[Dataset entries]
====

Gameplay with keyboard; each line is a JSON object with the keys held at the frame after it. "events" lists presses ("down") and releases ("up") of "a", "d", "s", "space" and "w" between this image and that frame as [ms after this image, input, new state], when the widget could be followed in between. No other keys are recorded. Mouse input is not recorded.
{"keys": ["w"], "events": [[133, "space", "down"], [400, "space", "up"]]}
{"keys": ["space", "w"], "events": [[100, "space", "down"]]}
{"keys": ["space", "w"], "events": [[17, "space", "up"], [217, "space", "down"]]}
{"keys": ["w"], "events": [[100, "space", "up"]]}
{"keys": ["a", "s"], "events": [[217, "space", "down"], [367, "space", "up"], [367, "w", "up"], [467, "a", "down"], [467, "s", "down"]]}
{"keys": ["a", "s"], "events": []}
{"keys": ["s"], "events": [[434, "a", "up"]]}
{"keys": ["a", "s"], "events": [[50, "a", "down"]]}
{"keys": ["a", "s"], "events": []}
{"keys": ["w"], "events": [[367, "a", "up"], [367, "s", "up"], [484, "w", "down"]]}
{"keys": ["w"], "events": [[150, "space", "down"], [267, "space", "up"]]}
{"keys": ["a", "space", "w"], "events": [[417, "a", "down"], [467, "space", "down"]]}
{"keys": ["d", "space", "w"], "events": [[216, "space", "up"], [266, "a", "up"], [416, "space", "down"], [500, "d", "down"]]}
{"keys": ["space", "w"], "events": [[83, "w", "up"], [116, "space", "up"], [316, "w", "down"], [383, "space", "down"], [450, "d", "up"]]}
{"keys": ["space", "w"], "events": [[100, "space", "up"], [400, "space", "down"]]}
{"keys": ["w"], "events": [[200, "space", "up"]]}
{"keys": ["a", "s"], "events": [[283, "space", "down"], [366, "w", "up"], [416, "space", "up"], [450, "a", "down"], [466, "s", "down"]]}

====

(The problem): Exactly as given, restate all the lines above.

(Final answer):
Gameplay with keyboard; each line is a JSON object with the keys held at the frame after it. "events" lists presses ("down") and releases ("up") of "a", "d", "s", "space" and "w" between this image and that frame as [ms after this image, input, new state], when the widget could be followed in between. No other keys are recorded. Mouse input is not recorded.
{"keys": ["w"], "events": [[133, "space", "down"], [400, "space", "up"]]}
{"keys": ["space", "w"], "events": [[100, "space", "down"]]}
{"keys": ["space", "w"], "events": [[17, "space", "up"], [217, "space", "down"]]}
{"keys": ["w"], "events": [[100, "space", "up"]]}
{"keys": ["a", "s"], "events": [[217, "space", "down"], [367, "space", "up"], [367, "w", "up"], [467, "a", "down"], [467, "s", "down"]]}
{"keys": ["a", "s"], "events": []}
{"keys": ["s"], "events": [[434, "a", "up"]]}
{"keys": ["a", "s"], "events": [[50, "a", "down"]]}
{"keys": ["a", "s"], "events": []}
{"keys": ["w"], "events": [[367, "a", "up"], [367, "s", "up"], [484, "w", "down"]]}
{"keys": ["w"], "events": [[150, "space", "down"], [267, "space", "up"]]}
{"keys": ["a", "space", "w"], "events": [[417, "a", "down"], [467, "space", "down"]]}
{"keys": ["d", "space", "w"], "events": [[216, "space", "up"], [266, "a", "up"], [416, "space", "down"], [500, "d", "down"]]}
{"keys": ["space", "w"], "events": [[83, "w", "up"], [116, "space", "up"], [316, "w", "down"], [383, "space", "down"], [450, "d", "up"]]}
{"keys": ["space", "w"], "events": [[100, "space", "up"], [400, "space", "down"]]}
{"keys": ["w"], "events": [[200, "space", "up"]]}
{"keys": ["a", "s"], "events": [[283, "space", "down"], [366, "w", "up"], [416, "space", "up"], [450, "a", "down"], [466, "s", "down"]]}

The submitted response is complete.